● **ACTIVITY**: Scan the entries below for the word "property". Copy out every line in which it occurs.

● **DATA EXCERPTS**:
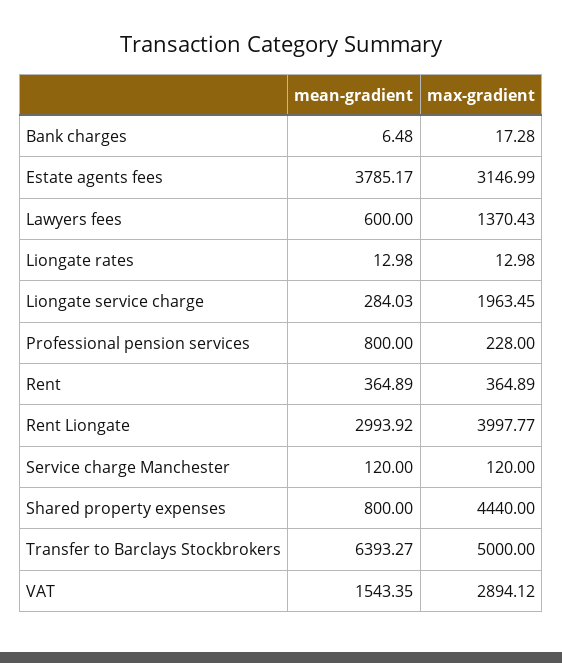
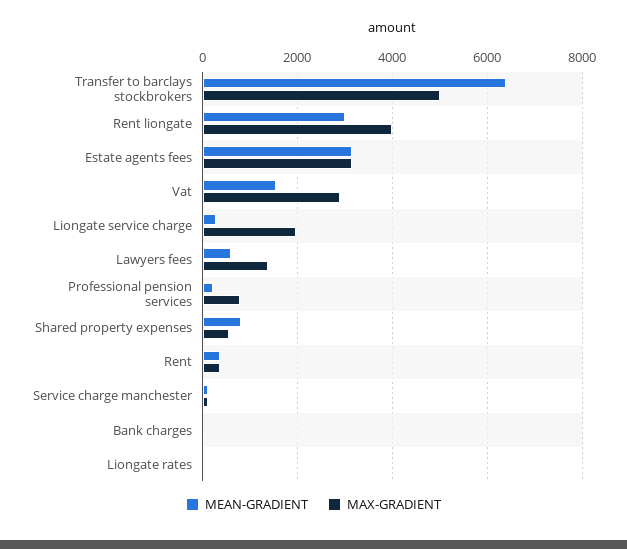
  {
    "mean-gradient": {
      "Bank charges": 6.48,
-     "Estate agents fees": 3785.17,
+     "Estate agents fees": 3200,
      "Lawyers fees": 600,
      "Liongate rates": 12.98,
      "Liongate service charge": 284.03,
-     "Professional pension services": 800,
+     "Professional pension services": 200,
      "Rent": 364.89,
      "Rent Liongate": 2993.92,
      "Service charge Manchester": 120,
      "Shared property expenses": 800,
      "Transfer to Barclays Stockbrokers": 6393.27,
      "VAT": 1543.35
    },
    "max-gradient": {
      "Bank charges": 17.28,
      "Estate agents fees": 3146.99,
      "Lawyers fees": 1370.43,
      "Liongate rates": 12.98,
      "Liongate service charge": 1963.45,
-     "Professional pension services": 228,
+     "Professional pension services": 800,
      "Rent": 364.89,
      "Rent Liongate": 3997.77,
      "Service charge Manchester": 120,
-     "Shared property expenses": 4440,
+     "Shared property expenses": 600,
      "Transfer to Barclays Stockbrokers": 5000,
      "VAT": 2894.12
    }
  }

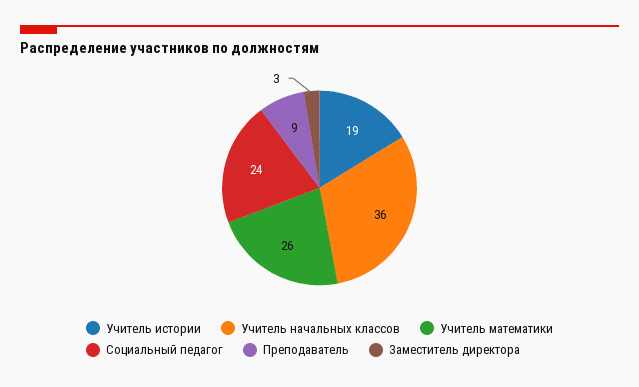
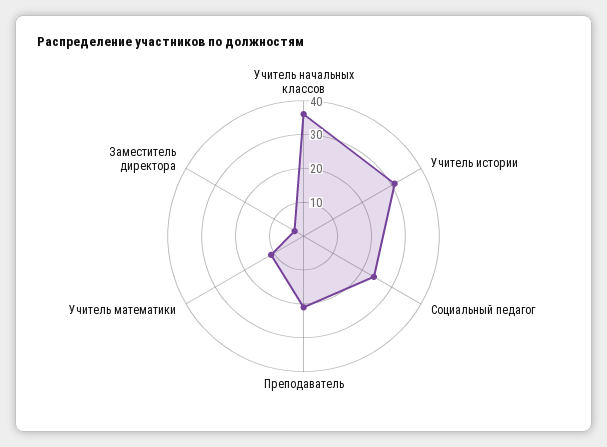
  {
-   "Учитель истории": 19,
+   "Учитель истории": 30,
    "Учитель начальных классов": 36,
-   "Учитель математики": 26,
+   "Учитель математики": 10,
    "Социальный педагог": 24,
-   "Преподаватель": 9,
+   "Преподаватель": 20,
    "Заместитель директора": 3
  }

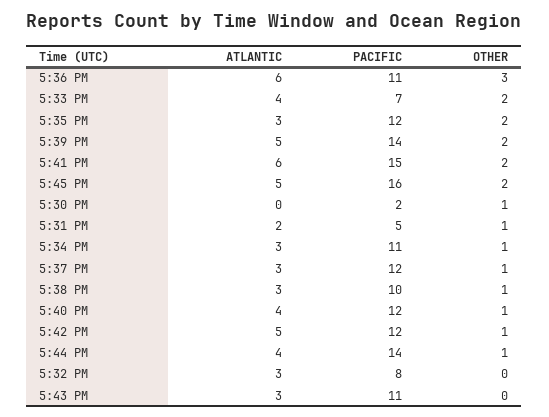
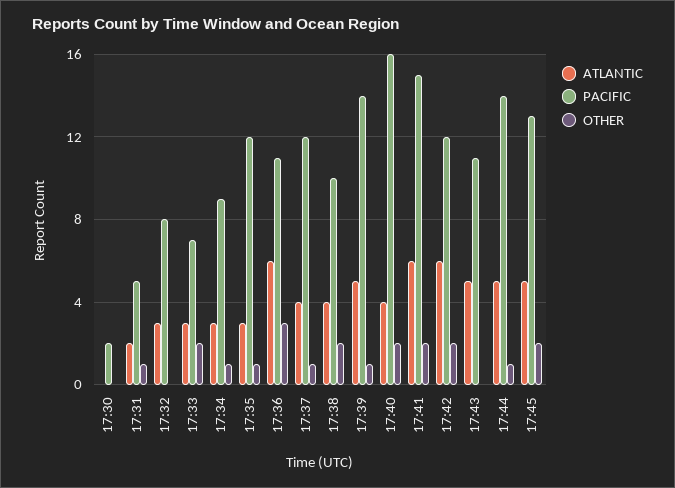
  {
    "ATLANTIC": {
      "5:36 PM": 6,
-     "5:33 PM": 4,
+     "5:33 PM": 3,
      "5:35 PM": 3,
      "5:39 PM": 5,
      "5:41 PM": 6,
      "5:45 PM": 5,
      "5:30 PM": 0,
      "5:31 PM": 2,
      "5:34 PM": 3,
-     "5:37 PM": 3,
+     "5:37 PM": 4,
-     "5:38 PM": 3,
+     "5:38 PM": 4,
      "5:40 PM": 4,
-     "5:42 PM": 5,
+     "5:42 PM": 6,
-     "5:44 PM": 4,
+     "5:44 PM": 5,
      "5:32 PM": 3,
-     "5:43 PM": 3
+     "5:43 PM": 5
    },
    "PACIFIC": {
      "5:36 PM": 11,
      "5:33 PM": 7,
      "5:35 PM": 12,
      "5:39 PM": 14,
      "5:41 PM": 15,
-     "5:45 PM": 16,
+     "5:45 PM": 13,
      "5:30 PM": 2,
      "5:31 PM": 5,
-     "5:34 PM": 11,
+     "5:34 PM": 9,
      "5:37 PM": 12,
      "5:38 PM": 10,
-     "5:40 PM": 12,
+     "5:40 PM": 16,
      "5:42 PM": 12,
      "5:44 PM": 14,
      "5:32 PM": 8,
      "5:43 PM": 11
    },
    "OTHER": {
      "5:36 PM": 3,
      "5:33 PM": 2,
-     "5:35 PM": 2,
+     "5:35 PM": 1,
-     "5:39 PM": 2,
+     "5:39 PM": 1,
      "5:41 PM": 2,
      "5:45 PM": 2,
-     "5:30 PM": 1,
+     "5:30 PM": 0,
      "5:31 PM": 1,
      "5:34 PM": 1,
      "5:37 PM": 1,
-     "5:38 PM": 1,
+     "5:38 PM": 2,
-     "5:40 PM": 1,
+     "5:40 PM": 2,
-     "5:42 PM": 1,
+     "5:42 PM": 2,
      "5:44 PM": 1,
      "5:32 PM": 0,
      "5:43 PM": 0
    }
  }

● **ANSWER BOX**:
      "Shared property expenses": 800,
-     "Shared property expenses": 4440,
+     "Shared property expenses": 600,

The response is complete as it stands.